Comment avez-vous découvert les livres de Pierre Bottero ?
Grâce à ma fille. Elle qui est très sportive, s’est cassée le bras et était frustrée d’être immobilisée le temps du plâtre. Un ami m’a alors gentiment prêté la bibliothèque de ses fils qui comportaient une quinzaine de livres, dont La Quête d’Ewilan. Je les ai lus avant de les passer à ma fille, d’à peine 10 ans, et je les ai adorés. L’impact sur ma fille à fini de me convaincre. Je les ai alors offerts à Sophie en les présentant comme un projet qui pourrait être sympa à adapter. Elle a eu un gros coup de cœur pour l’œuvre. Elle montait le studio en parallèle de ce projet.
Les différentes séries de l’auteur se relient toutes entre elles. Comment cela va-t-il jouer un rôle dans l’adaptation ?
Nous avons à cœur de prendre en compte l’ensemble de l’univers créé par Pierre Bottero. Nous réfléchissons à introduire certains détails très tôt dans la série, comme des clins d’œil aux fans. Une facette importante de notre travail : garder en tête les différents opus pour préserver la cohérence de l’univers. Ce travail demande de bien connaître l’intégralité des livres, afin de pouvoir renforcer certains éléments, ou caractères, et de les amener au bon moment, pour que ça serve l’histoire. En résumé, nous nous efforçons de créer des liens. Pour l’instant, nous travaillons sur la première trilogie. Nous espérons que la série plaira et que nous pourrons aller plus loin.
Comment se passe le processus du découpage du livre pour correspondre au format de la série ?
Le passage d’un médium à l’autre représente un travail conséquent sur la structure du récit. Ce qui passe bien dans un roman n’est pas forcément adapté pour l’audiovisuel. Cela demande un découpage précis avec des actions, une montée en tension et puis une trajectoire des personnages dans chaque épisode. Le travail d’adaptation consiste à modifier ou changer des aspects de l’histoire pour qu’elle puisse convenir à ce nouveau support. C’est là que mon rôle intervient, car les auteurs n’ont pas forcément toujours lu la totalité de l’œuvre de Pierre Bottero. Je vais faire très attention que ces modifications n’entraînent pas la suppression d’un aspect de l’ensemble de l’univers.

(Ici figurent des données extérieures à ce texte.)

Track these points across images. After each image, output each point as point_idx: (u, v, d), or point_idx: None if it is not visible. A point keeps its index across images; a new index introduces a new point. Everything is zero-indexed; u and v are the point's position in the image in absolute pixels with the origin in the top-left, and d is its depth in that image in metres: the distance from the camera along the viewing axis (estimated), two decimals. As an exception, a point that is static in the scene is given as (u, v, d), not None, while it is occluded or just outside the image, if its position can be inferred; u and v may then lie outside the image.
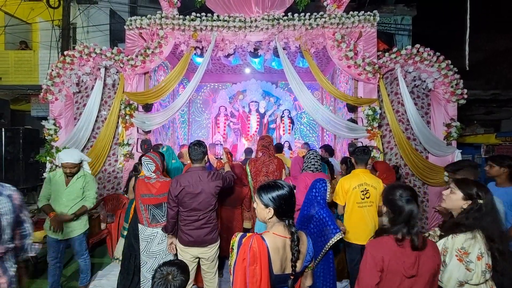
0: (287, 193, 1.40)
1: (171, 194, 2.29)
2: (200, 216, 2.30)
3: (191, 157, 2.37)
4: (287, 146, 6.78)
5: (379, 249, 1.44)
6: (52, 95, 4.51)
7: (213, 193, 2.32)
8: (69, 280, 3.45)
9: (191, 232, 2.31)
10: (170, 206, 2.32)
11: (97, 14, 8.21)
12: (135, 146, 4.59)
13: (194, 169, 2.36)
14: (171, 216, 2.34)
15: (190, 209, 2.29)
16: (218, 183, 2.35)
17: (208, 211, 2.33)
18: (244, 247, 1.37)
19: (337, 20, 4.26)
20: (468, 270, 1.51)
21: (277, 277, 1.38)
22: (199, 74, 4.51)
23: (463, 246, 1.53)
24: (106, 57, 4.43)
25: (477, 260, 1.50)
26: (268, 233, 1.42)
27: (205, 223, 2.33)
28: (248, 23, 4.35)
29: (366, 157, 2.75)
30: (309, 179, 2.86)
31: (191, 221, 2.30)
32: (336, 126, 4.44)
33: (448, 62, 4.27)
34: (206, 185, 2.29)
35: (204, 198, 2.29)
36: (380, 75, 4.34)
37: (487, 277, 1.52)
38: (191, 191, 2.27)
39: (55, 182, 2.78)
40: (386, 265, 1.41)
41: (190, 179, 2.29)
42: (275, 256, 1.37)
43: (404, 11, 8.53)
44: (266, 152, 3.37)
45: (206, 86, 7.49)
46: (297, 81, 4.46)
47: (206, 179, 2.31)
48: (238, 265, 1.38)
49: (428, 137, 4.31)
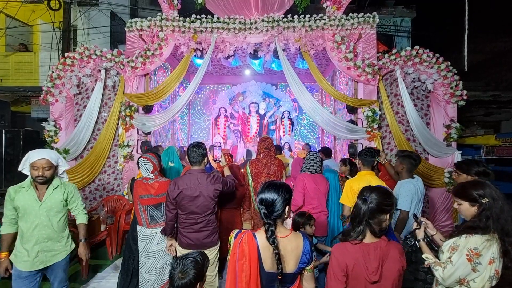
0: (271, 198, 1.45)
1: (169, 197, 2.26)
2: (198, 219, 2.26)
3: (189, 159, 2.33)
4: (287, 147, 6.79)
5: (343, 254, 1.42)
6: (52, 97, 4.52)
7: (212, 196, 2.27)
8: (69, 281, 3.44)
9: (190, 235, 2.28)
10: (169, 208, 2.29)
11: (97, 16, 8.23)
12: (135, 147, 4.60)
13: (193, 172, 2.32)
14: (169, 219, 2.31)
15: (188, 212, 2.26)
16: (218, 187, 2.30)
17: (206, 214, 2.28)
18: (236, 242, 1.44)
19: (336, 22, 4.27)
20: (473, 270, 1.50)
21: (268, 275, 1.42)
22: (199, 75, 4.53)
23: (476, 247, 1.50)
24: (106, 59, 4.45)
25: (488, 264, 1.48)
26: (260, 230, 1.47)
27: (204, 226, 2.29)
28: (248, 25, 4.36)
29: (372, 159, 2.69)
30: (307, 180, 2.89)
31: (189, 224, 2.27)
32: (336, 128, 4.44)
33: (448, 64, 4.29)
34: (205, 188, 2.25)
35: (203, 201, 2.25)
36: (380, 77, 4.35)
37: (493, 283, 1.49)
38: (189, 194, 2.23)
39: (22, 198, 2.08)
40: (350, 270, 1.39)
41: (188, 182, 2.25)
42: (265, 254, 1.41)
43: (403, 13, 8.56)
44: (268, 154, 3.37)
45: (206, 88, 7.50)
46: (297, 83, 4.47)
47: (205, 182, 2.26)
48: (230, 259, 1.44)
49: (428, 138, 4.31)
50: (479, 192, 1.58)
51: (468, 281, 1.52)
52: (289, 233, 1.48)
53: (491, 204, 1.53)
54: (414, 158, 2.59)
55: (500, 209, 1.52)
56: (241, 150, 6.82)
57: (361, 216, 1.43)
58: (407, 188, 2.48)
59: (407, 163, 2.56)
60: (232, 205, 3.25)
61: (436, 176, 4.32)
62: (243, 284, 1.36)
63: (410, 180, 2.55)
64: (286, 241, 1.45)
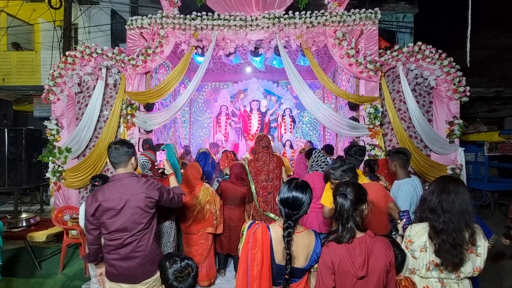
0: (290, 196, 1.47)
1: (87, 214, 1.77)
2: (126, 239, 1.74)
3: (110, 160, 1.83)
4: (288, 145, 6.78)
5: (328, 252, 1.42)
6: (54, 96, 4.53)
7: (143, 206, 1.76)
8: (72, 279, 3.47)
9: (116, 262, 1.76)
10: (87, 229, 1.80)
11: (98, 15, 8.24)
12: (137, 145, 4.60)
13: (116, 177, 1.82)
14: (90, 242, 1.83)
15: (113, 231, 1.74)
16: (152, 195, 1.79)
17: (137, 232, 1.75)
18: (250, 231, 1.48)
19: (338, 18, 4.24)
20: (414, 258, 1.57)
21: (278, 267, 1.47)
22: (200, 73, 4.51)
23: (410, 234, 1.60)
24: (107, 57, 4.44)
25: (420, 251, 1.55)
26: (275, 224, 1.52)
27: (134, 250, 1.75)
28: (249, 22, 4.33)
29: (363, 158, 2.60)
30: (316, 180, 2.77)
31: (114, 247, 1.75)
32: (337, 125, 4.42)
33: (451, 60, 4.24)
34: (133, 197, 1.75)
35: (130, 214, 1.74)
36: (382, 73, 4.31)
37: (433, 274, 1.54)
38: (110, 206, 1.73)
39: None
40: (337, 267, 1.39)
41: (109, 191, 1.76)
42: (277, 247, 1.46)
43: (405, 9, 8.48)
44: (266, 152, 3.37)
45: (207, 85, 7.49)
46: (298, 80, 4.45)
47: (134, 189, 1.77)
48: (243, 247, 1.49)
49: (431, 135, 4.28)
50: (433, 182, 1.65)
51: (417, 270, 1.59)
52: (303, 230, 1.51)
53: (427, 195, 1.59)
54: (403, 152, 2.53)
55: (435, 201, 1.54)
56: (243, 148, 6.82)
57: (347, 212, 1.43)
58: (405, 191, 2.42)
59: (398, 159, 2.49)
60: (235, 203, 3.26)
61: (439, 173, 4.28)
62: (255, 273, 1.41)
63: (407, 181, 2.47)
64: (299, 237, 1.48)
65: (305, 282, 1.55)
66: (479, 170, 7.04)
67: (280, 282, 1.48)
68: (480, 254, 1.51)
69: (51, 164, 4.50)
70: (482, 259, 1.52)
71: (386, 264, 1.38)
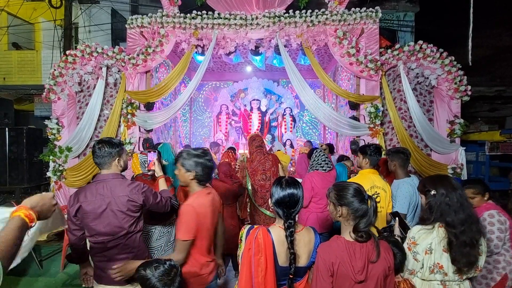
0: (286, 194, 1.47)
1: (69, 214, 1.71)
2: (108, 243, 1.69)
3: (93, 160, 1.78)
4: (289, 144, 6.77)
5: (329, 253, 1.38)
6: (54, 95, 4.53)
7: (125, 211, 1.69)
8: (73, 278, 3.48)
9: (102, 264, 1.73)
10: (70, 229, 1.74)
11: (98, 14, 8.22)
12: (137, 145, 4.61)
13: (100, 178, 1.75)
14: (72, 243, 1.77)
15: (96, 234, 1.70)
16: (136, 198, 1.72)
17: (119, 236, 1.70)
18: (250, 237, 1.45)
19: (338, 17, 4.22)
20: (415, 260, 1.55)
21: (282, 269, 1.45)
22: (200, 72, 4.51)
23: (413, 236, 1.57)
24: (107, 56, 4.44)
25: (424, 254, 1.52)
26: (274, 226, 1.51)
27: (121, 253, 1.72)
28: (249, 21, 4.33)
29: (380, 157, 2.56)
30: (316, 180, 2.80)
31: (99, 249, 1.72)
32: (338, 124, 4.41)
33: (452, 59, 4.22)
34: (115, 200, 1.68)
35: (112, 218, 1.68)
36: (383, 72, 4.30)
37: (437, 277, 1.51)
38: (91, 209, 1.67)
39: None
40: (336, 269, 1.36)
41: (90, 193, 1.69)
42: (280, 249, 1.44)
43: (406, 7, 8.44)
44: (260, 151, 3.39)
45: (207, 85, 7.48)
46: (299, 79, 4.44)
47: (117, 190, 1.70)
48: (244, 254, 1.45)
49: (431, 135, 4.27)
50: (430, 185, 1.61)
51: (417, 272, 1.57)
52: (302, 228, 1.52)
53: (437, 196, 1.55)
54: (403, 152, 2.52)
55: (445, 202, 1.52)
56: (243, 147, 6.82)
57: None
58: (404, 190, 2.40)
59: (397, 159, 2.49)
60: (225, 201, 3.22)
61: (440, 172, 4.28)
62: (259, 279, 1.39)
63: (407, 181, 2.46)
64: (300, 235, 1.48)
65: (306, 280, 1.55)
66: (480, 169, 7.03)
67: (282, 284, 1.47)
68: (481, 253, 1.51)
69: (52, 163, 4.51)
70: (483, 259, 1.52)
71: (385, 269, 1.36)
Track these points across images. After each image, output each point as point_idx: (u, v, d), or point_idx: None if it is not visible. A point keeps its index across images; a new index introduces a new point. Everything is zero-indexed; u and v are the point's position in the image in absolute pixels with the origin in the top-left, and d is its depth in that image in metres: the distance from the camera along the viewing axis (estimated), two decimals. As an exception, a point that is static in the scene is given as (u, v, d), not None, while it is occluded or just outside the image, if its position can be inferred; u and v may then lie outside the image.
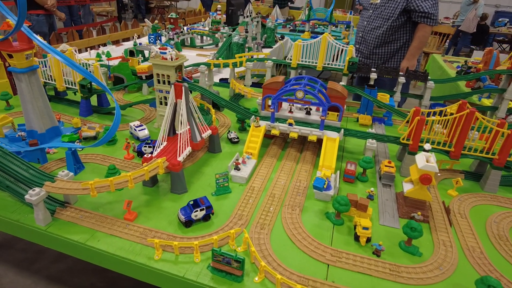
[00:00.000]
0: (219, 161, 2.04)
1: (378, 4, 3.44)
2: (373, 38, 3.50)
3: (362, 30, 3.65)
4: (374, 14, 3.48)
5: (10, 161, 1.56)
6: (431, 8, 3.15)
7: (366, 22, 3.58)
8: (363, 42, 3.64)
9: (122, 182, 1.48)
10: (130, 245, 1.40)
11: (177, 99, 1.84)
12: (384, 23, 3.38)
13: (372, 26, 3.50)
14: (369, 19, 3.54)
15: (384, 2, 3.38)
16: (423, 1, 3.15)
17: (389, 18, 3.34)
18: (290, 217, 1.60)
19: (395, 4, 3.28)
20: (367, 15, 3.59)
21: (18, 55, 1.86)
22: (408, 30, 3.39)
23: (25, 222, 1.50)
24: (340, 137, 2.01)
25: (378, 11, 3.43)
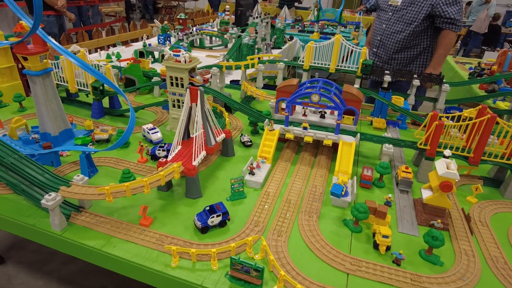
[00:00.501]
0: (233, 165, 2.02)
1: (398, 6, 3.25)
2: (393, 42, 3.33)
3: (380, 33, 3.45)
4: (394, 17, 3.29)
5: (26, 164, 1.56)
6: (457, 14, 2.99)
7: (385, 25, 3.39)
8: (382, 46, 3.46)
9: (138, 187, 1.47)
10: (146, 252, 1.39)
11: (192, 103, 1.82)
12: (406, 27, 3.19)
13: (392, 30, 3.31)
14: (389, 22, 3.35)
15: (405, 5, 3.19)
16: (449, 7, 2.98)
17: (411, 23, 3.16)
18: (307, 224, 1.57)
19: (419, 8, 3.10)
20: (385, 18, 3.39)
21: (33, 58, 1.86)
22: (429, 36, 3.23)
23: (41, 227, 1.50)
24: (357, 142, 1.97)
25: (399, 14, 3.25)
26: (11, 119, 2.38)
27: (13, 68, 2.69)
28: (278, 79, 3.01)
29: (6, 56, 2.63)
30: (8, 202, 1.64)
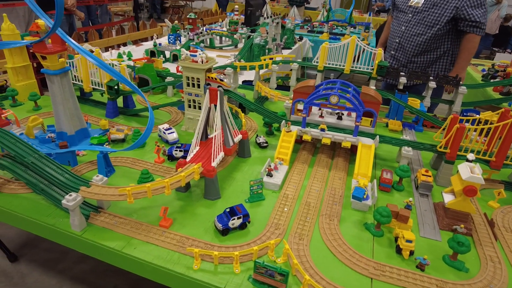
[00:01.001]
0: (250, 166, 2.01)
1: (420, 8, 3.15)
2: (413, 45, 3.24)
3: (399, 35, 3.35)
4: (415, 19, 3.19)
5: (46, 164, 1.55)
6: (482, 17, 2.90)
7: (404, 27, 3.29)
8: (401, 49, 3.38)
9: (158, 188, 1.45)
10: (167, 254, 1.37)
11: (211, 104, 1.80)
12: (428, 30, 3.10)
13: (412, 33, 3.22)
14: (408, 24, 3.25)
15: (427, 7, 3.09)
16: (474, 9, 2.89)
17: (433, 26, 3.06)
18: (329, 228, 1.55)
19: (442, 10, 3.00)
20: (405, 19, 3.29)
21: (52, 57, 1.85)
22: (450, 39, 3.14)
23: (60, 227, 1.49)
24: (376, 144, 1.95)
25: (420, 16, 3.15)
26: (26, 118, 2.39)
27: (28, 67, 2.69)
28: (291, 79, 2.99)
29: (22, 55, 2.64)
30: (27, 201, 1.64)
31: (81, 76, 2.56)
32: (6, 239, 2.89)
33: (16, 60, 2.61)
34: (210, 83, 2.05)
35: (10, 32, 2.50)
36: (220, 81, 2.00)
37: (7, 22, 2.48)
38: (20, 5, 6.52)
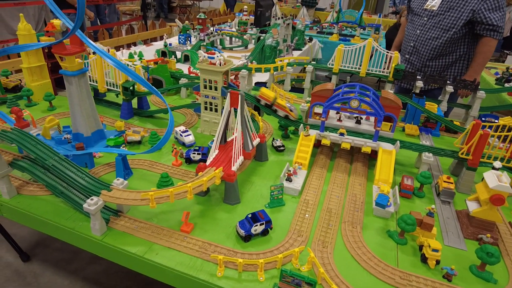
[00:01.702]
0: (267, 170, 1.98)
1: (435, 11, 3.09)
2: (428, 49, 3.19)
3: (414, 39, 3.31)
4: (430, 23, 3.14)
5: (66, 167, 1.54)
6: (499, 21, 2.84)
7: (419, 31, 3.24)
8: (415, 53, 3.33)
9: (181, 193, 1.43)
10: (190, 260, 1.35)
11: (231, 107, 1.78)
12: (443, 34, 3.05)
13: (427, 36, 3.16)
14: (424, 28, 3.20)
15: (443, 10, 3.03)
16: (491, 13, 2.83)
17: (449, 29, 3.01)
18: (352, 235, 1.52)
19: (458, 14, 2.95)
20: (420, 23, 3.24)
21: (70, 58, 1.84)
22: (467, 42, 3.08)
23: (80, 231, 1.48)
24: (396, 150, 1.92)
25: (435, 20, 3.09)
26: (42, 118, 2.39)
27: (43, 67, 2.68)
28: (305, 82, 2.96)
29: (37, 55, 2.63)
30: (46, 203, 1.63)
31: (95, 76, 2.55)
32: (18, 238, 2.88)
33: (31, 60, 2.61)
34: (277, 108, 2.01)
35: (26, 32, 2.49)
36: (290, 111, 1.98)
37: (24, 22, 2.47)
38: (31, 4, 6.55)
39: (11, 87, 2.81)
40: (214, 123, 2.29)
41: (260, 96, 2.05)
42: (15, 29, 7.24)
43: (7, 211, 1.66)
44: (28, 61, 2.59)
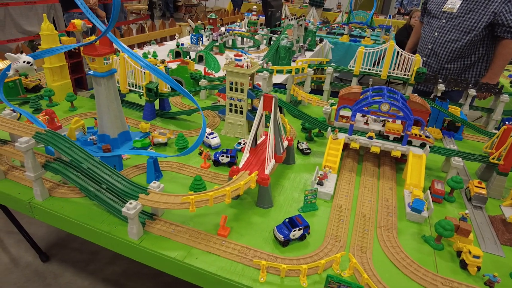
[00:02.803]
0: (296, 174, 1.98)
1: (454, 14, 3.07)
2: (446, 52, 3.17)
3: (432, 41, 3.29)
4: (449, 25, 3.12)
5: (102, 170, 1.53)
6: None
7: (437, 33, 3.23)
8: (433, 55, 3.31)
9: (219, 197, 1.43)
10: (231, 265, 1.35)
11: (264, 111, 1.77)
12: (463, 36, 3.03)
13: (446, 39, 3.15)
14: (442, 30, 3.18)
15: (463, 13, 3.01)
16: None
17: (469, 32, 2.99)
18: (389, 240, 1.52)
19: (479, 16, 2.93)
20: (438, 25, 3.23)
21: (100, 59, 1.83)
22: (485, 44, 3.07)
23: (117, 235, 1.47)
24: (426, 154, 1.91)
25: (455, 22, 3.07)
26: (64, 119, 2.38)
27: (63, 67, 2.67)
28: (325, 84, 2.95)
29: (58, 55, 2.62)
30: (79, 206, 1.62)
31: (117, 77, 2.54)
32: (36, 238, 2.88)
33: (52, 60, 2.59)
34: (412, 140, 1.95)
35: (49, 32, 2.48)
36: (426, 138, 1.93)
37: (47, 22, 2.46)
38: (40, 3, 6.55)
39: (31, 87, 2.80)
40: (239, 125, 2.28)
41: (387, 132, 2.00)
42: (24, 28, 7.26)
43: (39, 213, 1.66)
44: (50, 61, 2.58)
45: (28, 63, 1.53)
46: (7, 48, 6.11)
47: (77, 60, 2.78)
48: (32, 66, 1.55)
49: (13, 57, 1.56)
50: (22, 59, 1.55)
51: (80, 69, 2.84)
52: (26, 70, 1.55)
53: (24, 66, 1.54)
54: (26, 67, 1.55)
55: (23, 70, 1.53)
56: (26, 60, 1.55)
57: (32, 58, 1.58)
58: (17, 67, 1.54)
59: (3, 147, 1.74)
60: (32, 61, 1.57)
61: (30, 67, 1.55)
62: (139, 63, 1.73)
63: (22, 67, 1.53)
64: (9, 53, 1.59)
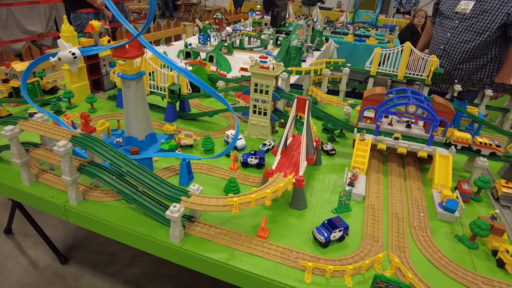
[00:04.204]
0: (323, 175, 1.99)
1: (468, 15, 3.11)
2: (459, 52, 3.22)
3: (444, 42, 3.34)
4: (462, 26, 3.16)
5: (141, 173, 1.53)
6: None
7: (450, 34, 3.27)
8: (445, 56, 3.36)
9: (260, 199, 1.44)
10: (275, 267, 1.36)
11: (296, 113, 1.79)
12: (476, 37, 3.08)
13: (458, 40, 3.19)
14: (455, 31, 3.22)
15: (476, 14, 3.06)
16: None
17: (483, 33, 3.04)
18: (424, 240, 1.54)
19: (492, 17, 2.97)
20: (451, 26, 3.27)
21: (130, 62, 1.83)
22: (498, 45, 3.12)
23: (158, 238, 1.47)
24: (452, 154, 1.94)
25: (468, 23, 3.11)
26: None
27: (81, 68, 2.66)
28: (342, 84, 2.97)
29: (76, 56, 2.61)
30: (115, 209, 1.63)
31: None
32: (53, 240, 2.87)
33: (71, 62, 2.58)
34: (481, 149, 1.98)
35: (69, 34, 2.47)
36: (497, 147, 1.93)
37: (67, 24, 2.45)
38: (43, 3, 6.49)
39: (49, 89, 2.79)
40: (263, 126, 2.29)
41: (455, 141, 2.01)
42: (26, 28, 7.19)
43: (74, 216, 1.66)
44: (69, 63, 2.57)
45: (73, 55, 1.52)
46: (10, 49, 6.05)
47: (94, 62, 2.77)
48: (75, 59, 1.54)
49: (63, 45, 1.56)
50: (70, 49, 1.54)
51: (97, 70, 2.84)
52: (68, 62, 1.53)
53: (68, 57, 1.53)
54: (70, 59, 1.53)
55: (66, 61, 1.52)
56: (73, 52, 1.54)
57: (78, 54, 1.58)
58: (62, 56, 1.52)
59: (36, 151, 1.74)
60: (78, 54, 1.56)
61: (73, 60, 1.53)
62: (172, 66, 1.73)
63: (66, 56, 1.52)
64: (61, 40, 1.59)
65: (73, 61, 1.53)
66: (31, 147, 1.77)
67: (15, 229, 3.07)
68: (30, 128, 1.67)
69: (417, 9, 6.96)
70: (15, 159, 1.68)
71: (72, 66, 1.57)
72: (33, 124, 1.69)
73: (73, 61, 1.53)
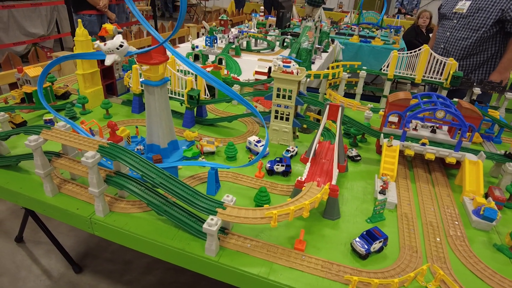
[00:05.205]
0: (351, 182, 1.96)
1: (464, 14, 3.26)
2: (457, 49, 3.33)
3: (444, 41, 3.48)
4: (459, 24, 3.31)
5: (174, 185, 1.48)
6: None
7: (449, 33, 3.41)
8: (445, 54, 3.47)
9: (298, 211, 1.40)
10: (316, 281, 1.32)
11: (328, 119, 1.75)
12: (473, 34, 3.20)
13: (456, 37, 3.33)
14: (453, 30, 3.37)
15: (472, 12, 3.19)
16: None
17: (478, 29, 3.16)
18: (463, 250, 1.51)
19: (487, 14, 3.09)
20: (449, 26, 3.42)
21: (154, 68, 1.78)
22: (498, 41, 3.21)
23: (192, 252, 1.42)
24: (482, 160, 1.91)
25: (465, 21, 3.26)
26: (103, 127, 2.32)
27: (95, 73, 2.60)
28: (358, 87, 2.94)
29: (90, 61, 2.55)
30: (144, 222, 1.58)
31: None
32: (66, 248, 2.80)
33: (85, 67, 2.53)
34: None
35: (84, 38, 2.41)
36: None
37: (81, 28, 2.39)
38: (46, 5, 6.38)
39: (61, 94, 2.73)
40: (284, 132, 2.25)
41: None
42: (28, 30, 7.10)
43: (100, 229, 1.60)
44: (83, 67, 2.51)
45: (121, 45, 1.46)
46: (12, 51, 5.95)
47: (106, 66, 2.71)
48: (119, 49, 1.47)
49: (116, 31, 1.50)
50: (119, 39, 1.48)
51: (110, 74, 2.78)
52: (112, 47, 1.47)
53: (114, 44, 1.47)
54: (114, 45, 1.47)
55: (113, 47, 1.47)
56: (121, 42, 1.48)
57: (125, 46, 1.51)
58: (110, 42, 1.47)
59: (59, 161, 1.68)
60: (124, 45, 1.49)
61: (117, 50, 1.47)
62: (199, 74, 1.68)
63: (113, 44, 1.46)
64: (117, 28, 1.53)
65: (117, 50, 1.47)
66: (53, 156, 1.71)
67: (26, 237, 3.00)
68: (54, 138, 1.61)
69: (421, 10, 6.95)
70: (38, 169, 1.62)
71: (111, 56, 1.49)
72: (57, 134, 1.63)
73: (117, 50, 1.47)
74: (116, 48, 1.46)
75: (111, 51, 1.47)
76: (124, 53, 1.51)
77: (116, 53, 1.48)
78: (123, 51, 1.49)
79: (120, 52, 1.49)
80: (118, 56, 1.49)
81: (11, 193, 1.76)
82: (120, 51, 1.48)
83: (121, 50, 1.48)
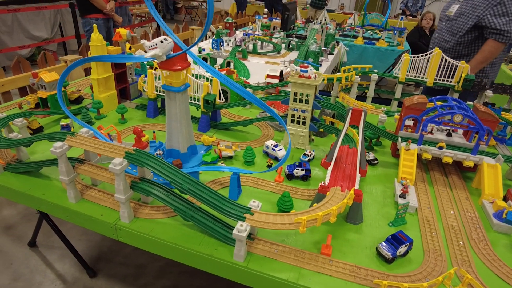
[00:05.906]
0: (370, 186, 1.97)
1: (451, 17, 3.36)
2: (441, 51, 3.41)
3: (433, 42, 3.64)
4: (446, 27, 3.42)
5: (202, 191, 1.49)
6: (505, 25, 3.00)
7: (437, 34, 3.57)
8: None
9: (326, 216, 1.41)
10: (346, 285, 1.33)
11: (350, 124, 1.76)
12: (452, 37, 3.32)
13: (440, 39, 3.47)
14: (441, 32, 3.51)
15: (456, 16, 3.29)
16: (497, 18, 3.01)
17: (456, 33, 3.27)
18: (487, 253, 1.53)
19: (466, 19, 3.17)
20: (439, 28, 3.57)
21: (176, 74, 1.79)
22: (478, 47, 3.27)
23: (221, 257, 1.43)
24: (500, 163, 1.93)
25: (450, 24, 3.37)
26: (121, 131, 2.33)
27: (109, 78, 2.61)
28: (369, 90, 2.96)
29: (104, 65, 2.56)
30: (169, 227, 1.59)
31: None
32: (79, 252, 2.80)
33: (99, 71, 2.54)
34: None
35: (99, 43, 2.42)
36: None
37: (97, 33, 2.40)
38: (50, 8, 6.38)
39: (74, 99, 2.74)
40: (301, 136, 2.27)
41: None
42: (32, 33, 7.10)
43: (125, 235, 1.61)
44: (97, 72, 2.52)
45: (161, 41, 1.50)
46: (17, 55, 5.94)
47: (121, 70, 2.73)
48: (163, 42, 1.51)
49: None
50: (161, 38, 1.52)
51: (124, 79, 2.79)
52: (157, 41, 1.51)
53: (159, 38, 1.51)
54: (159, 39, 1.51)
55: (157, 40, 1.51)
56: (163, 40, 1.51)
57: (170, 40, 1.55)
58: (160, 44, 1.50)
59: (82, 167, 1.69)
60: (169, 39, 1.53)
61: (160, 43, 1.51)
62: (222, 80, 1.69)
63: (158, 38, 1.50)
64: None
65: (161, 44, 1.50)
66: (76, 163, 1.72)
67: (39, 241, 3.00)
68: (78, 144, 1.62)
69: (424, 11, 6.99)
70: (63, 176, 1.63)
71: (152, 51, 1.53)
72: (81, 140, 1.64)
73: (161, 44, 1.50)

Quelle est votre partie sur laquelle vous préférez travailler dans l’adaptation ?
Dans la phase de développement, les meilleurs moments sont quand nous commençons à parler en détail avec les scénaristes des personnages. Quand nous adaptons un roman, notre priorité est de rester fidèle aux personnages. En effet, si nous pouvons modifier des aspects de l’intrigue pour correspondre au format de l’animation, on ne peut pas se tromper sur les personnages. Avec les scénaristes, nous travaillons sur leurs comportements, leurs motivations, leur sensibilité, et comment le traduire au mieux dans le script. C’est assez long et fatiguant, parfois, mais ça nous tient à cœur de travailler tous ensemble sur ces points essentiels.
Peut-on dire qu’une adaptation en dessin animé offre plus de libertés artistiques qu’en prises de vues réelles ?
La liberté dans la création repose avant tout sur le budget. Toutefois, on peut se permettre certaines libertés dans les décors, avec des structures, par exemple, qui ne tiendraient pas dans la vraie vie et qu’un architecte ne validerait pas du tout. D’ailleurs, si quelqu’un essayait d’adapter La Quête d’Ewilan en films live, il y mettrait un sacré budget, rien que pour la ville d’Al-Jeit.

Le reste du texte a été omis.